There is very little documentation or support for this problem.

please assist.

I’m facing too.

This limitation should be documented.

1 Like

+1 facing the same issue

1 Like

Thank you I was waiting fir this information and data

1 Like

Same issue. I get nothing after the 1000th node. Did anyone find a work around?

2 Likes

I am facing the same issue by querying repositories

query($language: String!, $endCursor: String, $numberOfRepos: Int){
  search(query: $language, type: REPOSITORY, first: $numberOfRepos, after: $endCursor) {
    pageInfo {
      startCursor
      hasNextPage
      endCursor
    }
    edges {
      node {
        ... on Repository {
          nameWithOwner
          isArchived
          stargazers{
              totalCount
          }
        }
      }
    }
  }
}

And then my input variables are

{
	"language": "stars:>=500 sort:stars",
	"endCursor": "Y3Vyc29yOjk5OQ==",
	"numberOfRepos": 1
}

and this is the response I got

{
    "data": {
        "search": {
            "pageInfo": {
                "startCursor": "Y3Vyc29yOjEwMDA=",
                "hasNextPage": false,
                "endCursor": "Y3Vyc29yOjEwMDA="
            },
            "edges": [
                {
                    "node": {
                        "nameWithOwner": "foreversd/forever",
                        "isArchived": false,
                        "stargazers": {
                            "totalCount": 12814
                        }
                    }
                }
            ]
        }
    }
}

I believe this is not correct as, I cannot believe that the next repo has less than 500 stars.
I have tried by querying repos with less than 5, but the result is the same.

Any ideas? Thanks

PS: I think that was the 1000th node as well.

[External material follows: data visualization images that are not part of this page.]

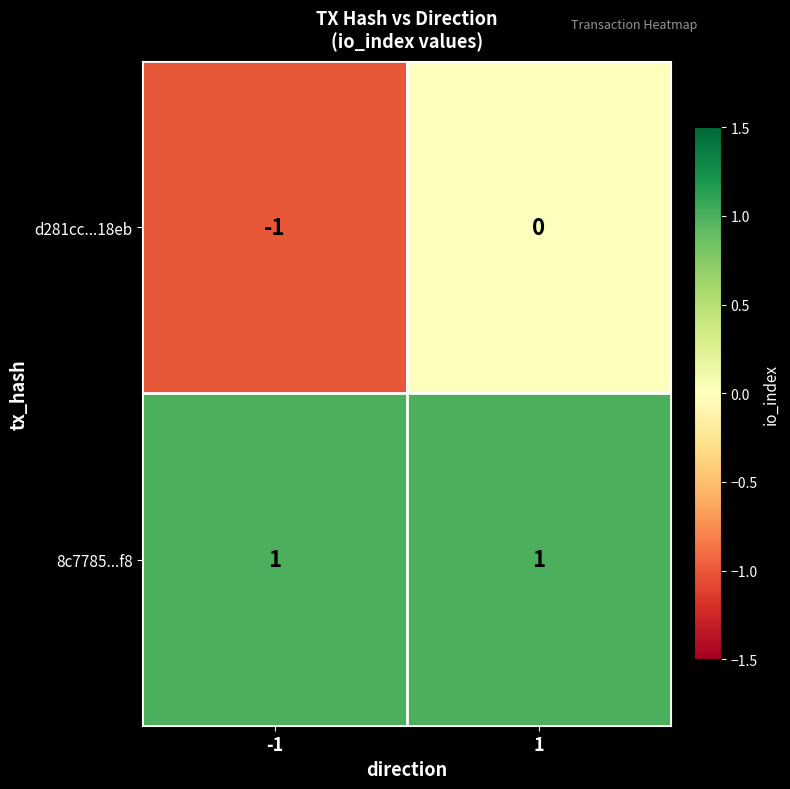

At which category is the sum across all series the highest?

1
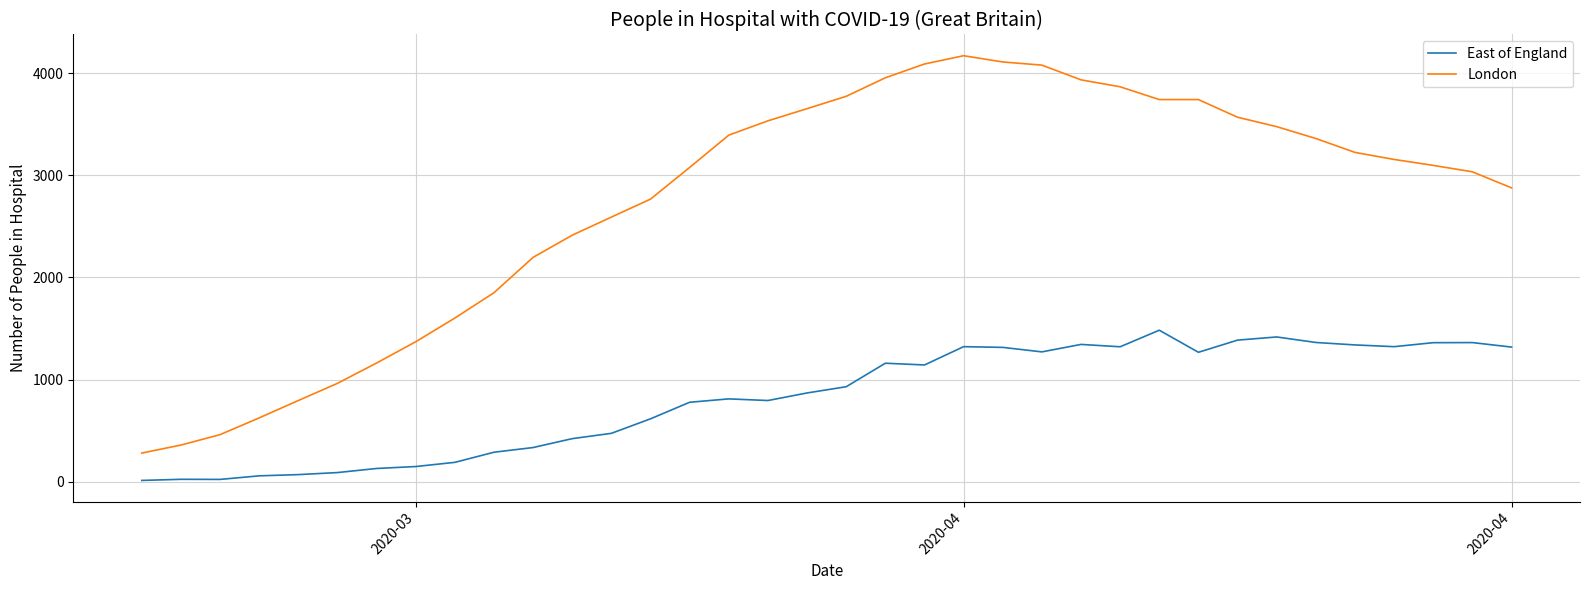

True or false: East of England has more than 1 interior local peaks.

True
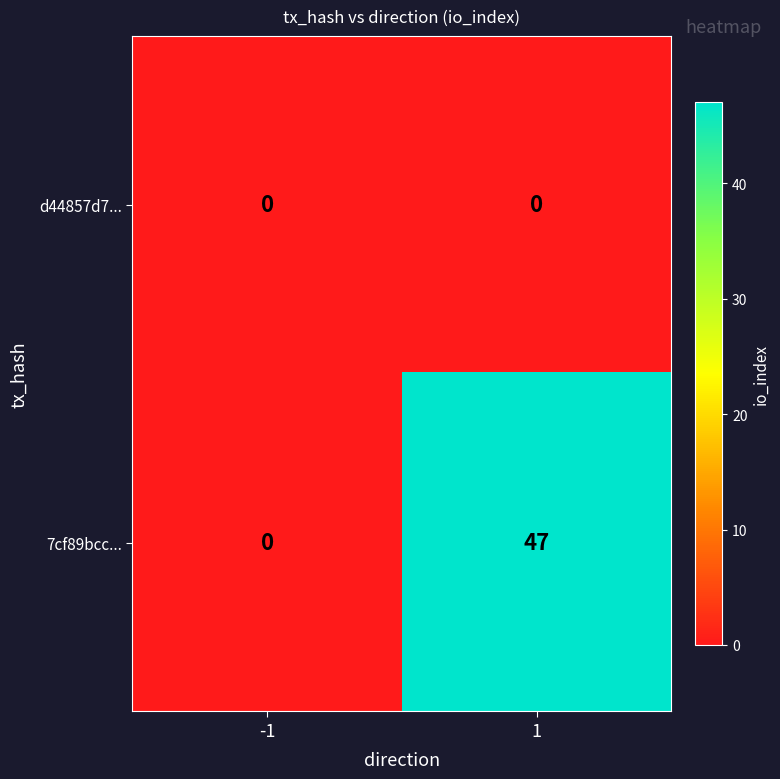

List the series in order of their peak value, lowest first.

d44857d7..., 7cf89bcc...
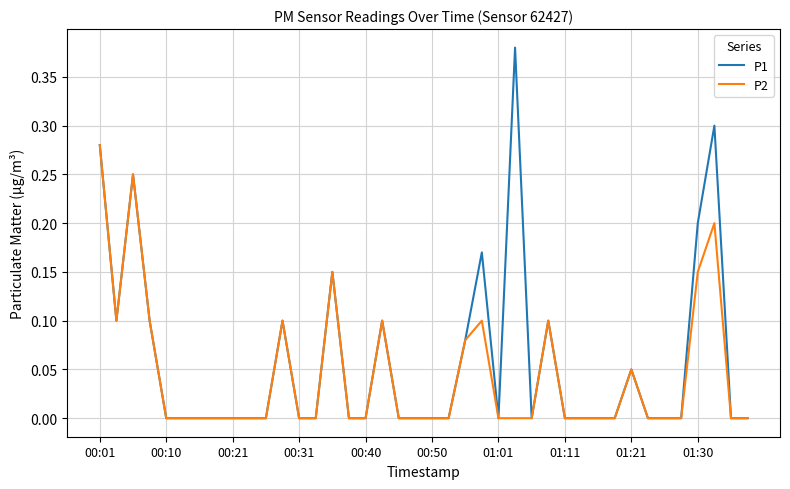

Which series has the widest spread of values?

P1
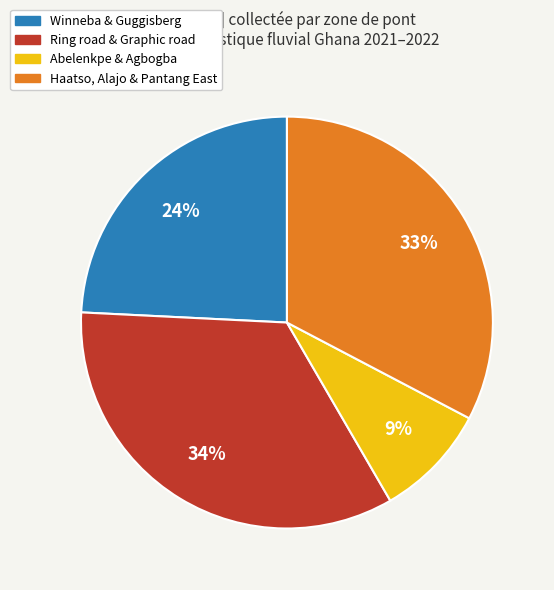

To the nearest percent, what is the average slice percentage?

25%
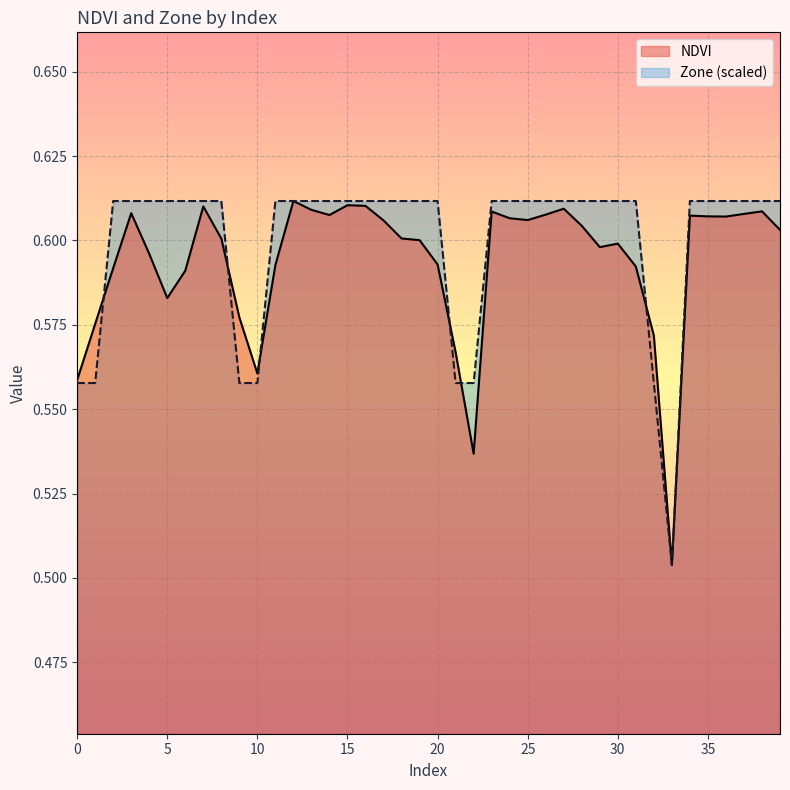

Between 38 and 30, which is larger?

38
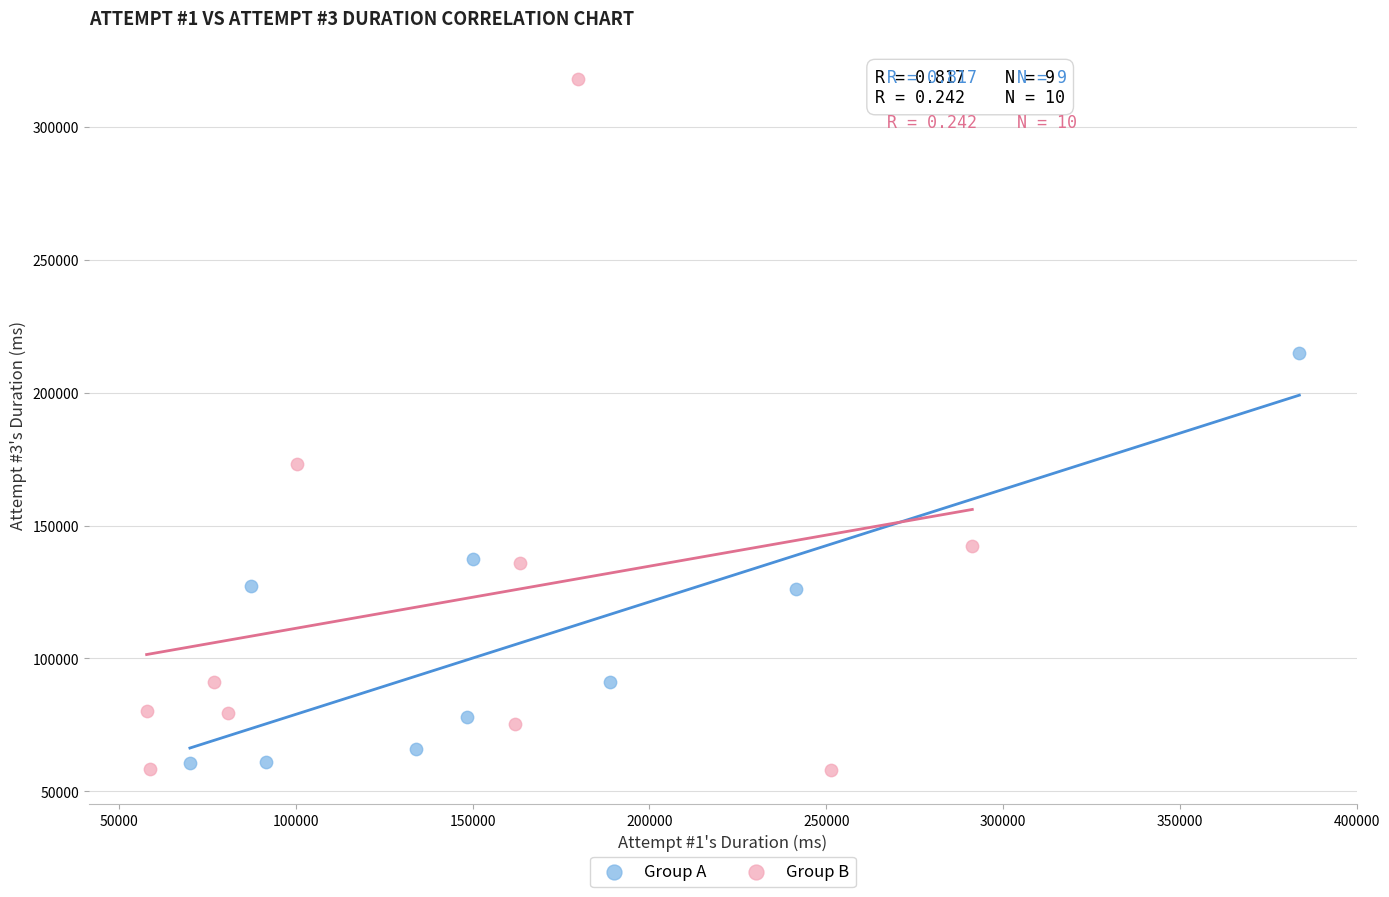

Which series contains the highest Y value?

Group B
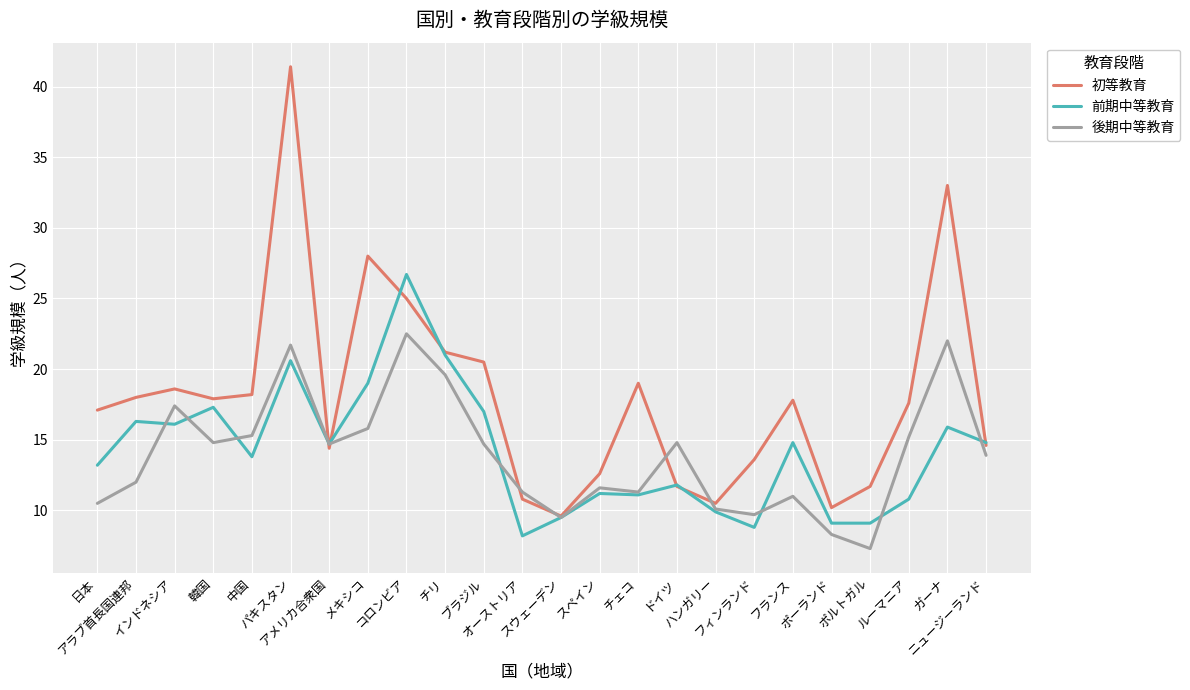

What is the total value across all series at フィンランド?

32.1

Using the same setup, the API v4 is still only returning the first 1000 results of a search query. Is this intended behaviour?

1 Like

@andreagriffiths11 Could you guys please address this issue? Thanks

1 Like

Hi @matteogioioso,

Thanks for the ping! The behavior you observed is expected – it’s not possible to fetch more than 1000 results for a specific search query. This is true for the web UI, REST API and GraphQL API. There’s no way around this restriction.

However, there might be a different approach you might use. You could slice your query, e.g. based on the date the pull request was created.

For example: 

{
  search(query: "repo:atom/atom is:pr is:open created:>2020-04-01", type: ISSUE, last: 100) {
    edges {
      node {
        ... on PullRequest {
          url
          title
          createdAt
        }
      }
    }
  }
}

You’d then run multiple searches to collect the results for each slice (and the number of results would be less than 1000 since you’re limiting the query to a small period), then combine results for all slices, and finally sort the whole list as you like. I know this is an ideal solution and will pass on the feedback to the team to take a look.

Hope this helps.

3 Likes

@andreagriffiths11 Thank you very much for the response. Maybe I did not notice it, but is this mention somewhere in the documentation?

Thanks

Unfortunately, it is still not possible to paginate over more than 1000 results. Is there any way to maybe implement some kind of “IF” statement? Maybe we could get all issues with a title longer than 10 symbols and then <10, which would double the amount of returned issues?